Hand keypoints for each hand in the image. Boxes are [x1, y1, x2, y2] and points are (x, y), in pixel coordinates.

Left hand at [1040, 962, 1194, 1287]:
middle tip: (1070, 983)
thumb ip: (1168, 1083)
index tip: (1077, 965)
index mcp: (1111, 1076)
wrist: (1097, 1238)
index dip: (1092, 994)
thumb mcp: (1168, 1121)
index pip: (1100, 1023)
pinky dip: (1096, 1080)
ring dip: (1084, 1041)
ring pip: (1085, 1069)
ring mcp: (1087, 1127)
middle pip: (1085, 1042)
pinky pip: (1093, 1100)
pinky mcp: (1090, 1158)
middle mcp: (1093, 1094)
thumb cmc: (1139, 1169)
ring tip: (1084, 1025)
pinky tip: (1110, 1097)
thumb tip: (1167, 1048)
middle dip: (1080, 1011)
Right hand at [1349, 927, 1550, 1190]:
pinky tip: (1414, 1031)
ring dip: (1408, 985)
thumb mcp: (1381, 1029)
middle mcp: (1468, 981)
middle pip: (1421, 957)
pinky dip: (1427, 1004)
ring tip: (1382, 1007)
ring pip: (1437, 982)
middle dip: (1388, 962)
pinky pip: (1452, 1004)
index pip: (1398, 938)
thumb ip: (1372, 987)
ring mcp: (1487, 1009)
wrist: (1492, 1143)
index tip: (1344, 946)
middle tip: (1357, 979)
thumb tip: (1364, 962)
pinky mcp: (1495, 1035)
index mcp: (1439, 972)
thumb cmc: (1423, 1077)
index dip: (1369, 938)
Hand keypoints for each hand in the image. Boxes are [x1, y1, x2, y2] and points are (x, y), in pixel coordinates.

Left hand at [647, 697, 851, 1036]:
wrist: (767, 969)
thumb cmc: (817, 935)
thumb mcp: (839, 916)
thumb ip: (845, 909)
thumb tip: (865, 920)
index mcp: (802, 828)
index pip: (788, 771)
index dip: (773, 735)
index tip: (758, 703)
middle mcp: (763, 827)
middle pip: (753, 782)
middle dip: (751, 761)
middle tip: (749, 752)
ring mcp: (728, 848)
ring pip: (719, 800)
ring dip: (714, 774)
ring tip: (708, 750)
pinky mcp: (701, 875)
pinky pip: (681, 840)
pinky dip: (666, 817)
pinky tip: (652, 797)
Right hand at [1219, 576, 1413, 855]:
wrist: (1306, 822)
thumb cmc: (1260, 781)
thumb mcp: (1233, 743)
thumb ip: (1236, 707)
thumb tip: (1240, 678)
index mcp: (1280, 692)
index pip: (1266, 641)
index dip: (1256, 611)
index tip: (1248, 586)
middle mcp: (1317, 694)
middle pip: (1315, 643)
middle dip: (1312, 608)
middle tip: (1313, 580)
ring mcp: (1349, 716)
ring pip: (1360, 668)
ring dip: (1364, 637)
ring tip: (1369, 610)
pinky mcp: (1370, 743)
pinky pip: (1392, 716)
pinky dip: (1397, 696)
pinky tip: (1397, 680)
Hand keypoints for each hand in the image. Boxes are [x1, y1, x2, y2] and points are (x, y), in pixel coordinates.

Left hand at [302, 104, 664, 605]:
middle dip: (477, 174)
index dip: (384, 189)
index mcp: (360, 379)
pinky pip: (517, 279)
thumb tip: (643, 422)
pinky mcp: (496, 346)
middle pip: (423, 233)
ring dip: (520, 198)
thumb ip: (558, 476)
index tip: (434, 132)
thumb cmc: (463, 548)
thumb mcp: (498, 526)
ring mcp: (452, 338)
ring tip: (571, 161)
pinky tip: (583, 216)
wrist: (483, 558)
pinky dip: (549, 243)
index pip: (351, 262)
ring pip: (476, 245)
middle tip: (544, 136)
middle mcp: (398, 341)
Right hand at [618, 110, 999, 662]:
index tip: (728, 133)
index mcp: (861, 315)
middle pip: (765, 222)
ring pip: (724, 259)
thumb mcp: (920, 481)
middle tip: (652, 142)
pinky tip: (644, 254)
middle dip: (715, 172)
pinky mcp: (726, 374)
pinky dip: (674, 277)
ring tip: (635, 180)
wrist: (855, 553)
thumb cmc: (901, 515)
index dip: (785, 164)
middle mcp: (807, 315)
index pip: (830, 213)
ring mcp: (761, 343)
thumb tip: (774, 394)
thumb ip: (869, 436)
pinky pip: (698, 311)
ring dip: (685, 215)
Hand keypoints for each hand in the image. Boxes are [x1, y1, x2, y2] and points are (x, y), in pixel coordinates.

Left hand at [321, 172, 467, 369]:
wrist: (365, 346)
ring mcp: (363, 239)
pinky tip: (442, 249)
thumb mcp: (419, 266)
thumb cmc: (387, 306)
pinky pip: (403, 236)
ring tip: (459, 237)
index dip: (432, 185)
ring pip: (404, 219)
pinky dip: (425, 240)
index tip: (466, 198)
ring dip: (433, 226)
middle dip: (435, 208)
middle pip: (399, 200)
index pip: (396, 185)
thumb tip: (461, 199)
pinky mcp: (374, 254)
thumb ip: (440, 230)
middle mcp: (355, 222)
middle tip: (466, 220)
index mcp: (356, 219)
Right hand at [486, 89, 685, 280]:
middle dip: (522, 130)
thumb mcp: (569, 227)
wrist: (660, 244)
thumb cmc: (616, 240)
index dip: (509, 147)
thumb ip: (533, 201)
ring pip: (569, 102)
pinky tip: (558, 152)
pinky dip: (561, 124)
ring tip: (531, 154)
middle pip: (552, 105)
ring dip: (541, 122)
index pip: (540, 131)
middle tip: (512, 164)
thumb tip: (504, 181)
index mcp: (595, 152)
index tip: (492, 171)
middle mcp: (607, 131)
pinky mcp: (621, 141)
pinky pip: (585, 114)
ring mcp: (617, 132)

______________________________

# [Exercise goal]
Copy out each line of the data where the string "Left" appears.

# [Answer below]
Left hand at [1040, 962, 1194, 1287]:
Left hand at [647, 697, 851, 1036]:
Left hand at [302, 104, 664, 605]:
Left hand at [321, 172, 467, 369]:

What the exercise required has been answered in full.